Life cycle of hellos and goodbyes

Prepping to move back to Singapore from Beijing last week, I felt like my life was moving in cycles.

There were eerie similarities between the last time I "re-entered" Singapore, in 2009 after a period of overseas study, and now.

Then, and now, I faced uncertain, new professional challenges, for which I felt an equal amount of excitement and terror.

Then, and now, I was departing dirty, messy cities that pulsed with life for a home that's always felt a little too clean in several senses of the word.

Then, and now, I was leaving behind a person whom I believed I could spend my life with - if only we could overcome the perennial dissatisfactions of a period of long-distance relationship.

Thinking back on the raw sanding of 2009, I felt trepidatious.

There were challenges of re-entry that I knew I could not avoid despite being five years older now.

The first is that living with one's parents again after a period of not living with them is an experience like sitting in an armchair that's both very comfortable and dotted with tiny spikes that bite into your flesh.

Another is that weaselling my way back into my friends' lives would require effort and humility.

My previous re-entry taught me that no matter how dear the friend, people's lives don't stand still for anyone.

You think you leave a person-shaped hole in the fabric of their existences and can resume your rightful place immediately upon return.

Actually, your departure is swallowed by a quicksand whose surface is ultimately always undisturbed. They have new routines now, and new people in their lives, and re-insertion is actually really more like presenting yourself hopefully as a new friend candidate.

And a third, major suck factor would be that heaving loneliness that accompanies any major move.

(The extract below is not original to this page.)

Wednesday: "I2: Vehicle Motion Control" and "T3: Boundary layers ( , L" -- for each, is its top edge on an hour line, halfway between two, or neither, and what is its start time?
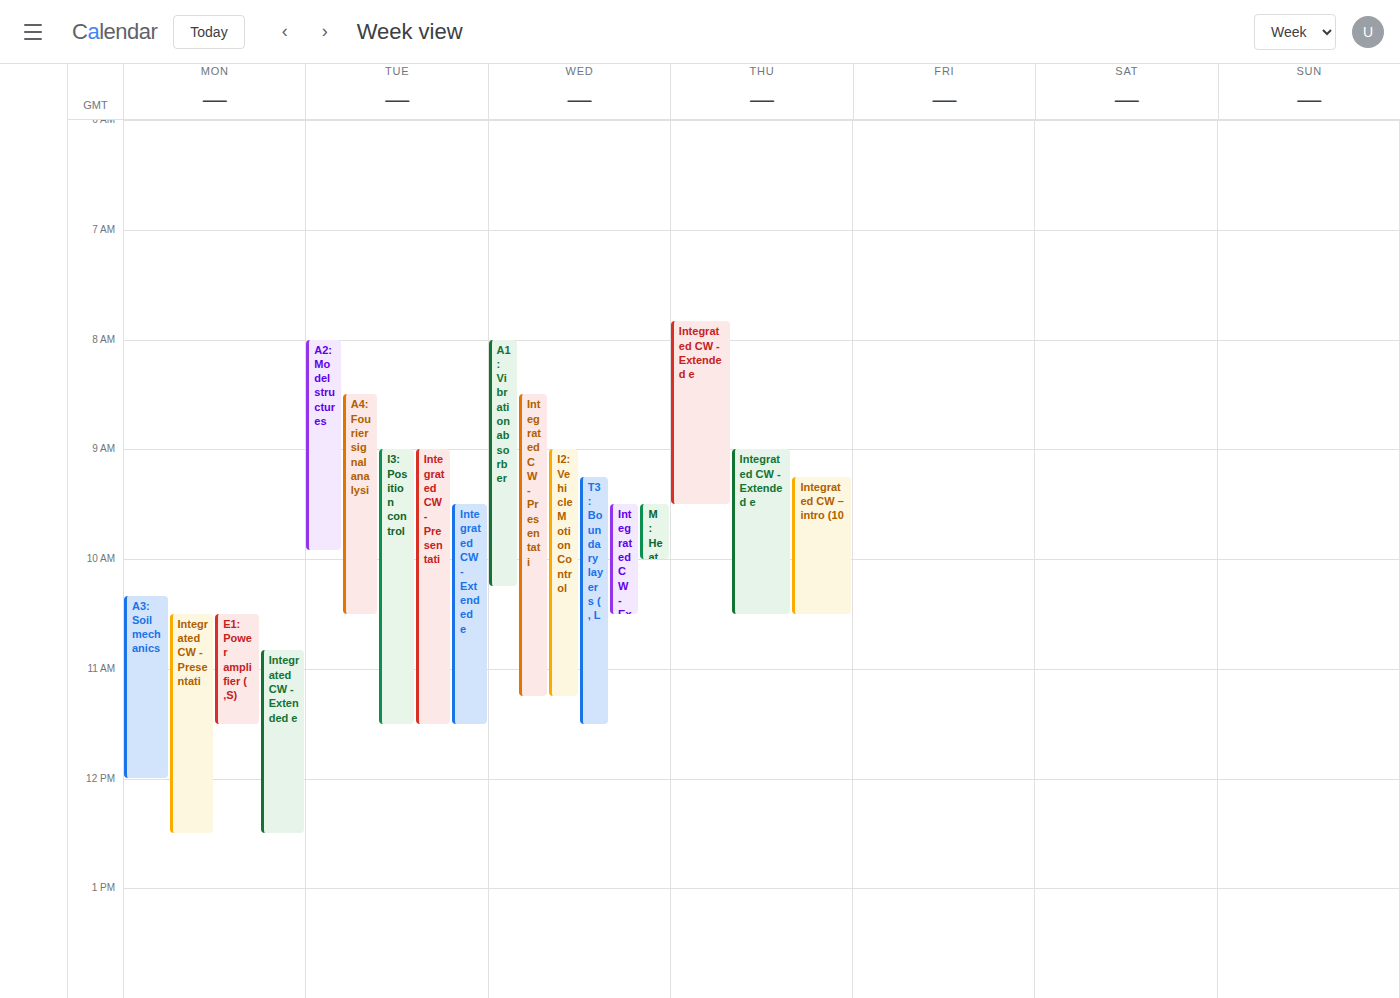
"I2: Vehicle Motion Control": 9:00 AM, exactly on the 9 AM line. "T3: Boundary layers ( , L": 9:15 AM, neither: a quarter of the way from the 9 AM line to the 10 AM line.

I felt it when I first moved to Beijing last year and I knew it would be my constant companion in the initial phase of my move back home. There's something about the act of uprooting and re-locating that reminds the soul of the transience of life, the ephemerality of connection and the ultimate pointlessness of it all.

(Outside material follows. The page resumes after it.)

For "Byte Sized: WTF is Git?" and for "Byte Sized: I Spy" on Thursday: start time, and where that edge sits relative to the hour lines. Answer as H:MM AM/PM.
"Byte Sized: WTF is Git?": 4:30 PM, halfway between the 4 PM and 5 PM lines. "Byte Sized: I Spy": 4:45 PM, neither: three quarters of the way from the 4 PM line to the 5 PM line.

So I stepped onto Singapore soil braced. It wouldn't be pleasant, but it would be all fine in the end.

Two weeks in, I hope I'm not jinxing it by writing this column, but it's been unexpectedly smooth-sailing.

Some external factors have changed as my friends and I linger in the twilight of our 20s. As we age, making new friends becomes harder and a less appealing prospect, which meant a mutual amount of delight at the reappearance of an old connection.

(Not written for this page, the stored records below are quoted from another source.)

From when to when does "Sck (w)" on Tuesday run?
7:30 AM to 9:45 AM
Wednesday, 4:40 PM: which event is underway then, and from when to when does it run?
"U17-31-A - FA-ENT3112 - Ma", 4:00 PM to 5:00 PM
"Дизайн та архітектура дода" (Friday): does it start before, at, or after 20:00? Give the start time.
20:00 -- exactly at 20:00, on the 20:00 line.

My relationship with my parents has also gradually transformed itself over the past few years.

It took returning to the fold after a year away to properly appreciate the loveliness of our current, if finite, stage of relations: I've forgiven them for being fallible human beings and they've accepted my adulthood and everyone is mostly financially independent and physically healthy.

But I think the main change has been in myself. I'm aware of the irony of writing this in a column like this one - but somehow I find myself generally much less interested in my own emotions and trivial sufferings.

It's been a slow ebb over the past few years, manifested in, for example, a disinterest in posting on Facebook about my opinions/feelings/lunch.

As social media has matured, I feel like the one incontrovertible thing it's really shown us about humanity is how similar and generic we all are - especially in our belief in our own uniqueness.

And that loneliness? It sometimes now feels as comforting as an old friend, because it no longer tastes to me of failure, but of self-sufficiency.

The last time I returned to Singapore in 2009, every discomfort of re-adjustment felt like a crisis because I didn't yet know, in a true, lived way and not just theoretically, that the changing seasons of life are just as life should be.

Then, moving back felt like the end of something that I should mourn, and the start of something new and strange and frightening. It would be rewarding in its own time, but I didn't have that perspective yet.

It still feels new and strange and frightening. But I know that this beginning will also have an end, and another beginning to take its place, which will also have its end, and so on and so forth until, well, the final end where nothing matters anymore.

If that sounds depressing, it's not meant to be. I feel grateful for all the beginnings and ends I've been lucky to experience, and excited about all those to come.

My life, and all of ours, moves indeed in a cycle that spins ceaselessly. And what a wonderful thing that is.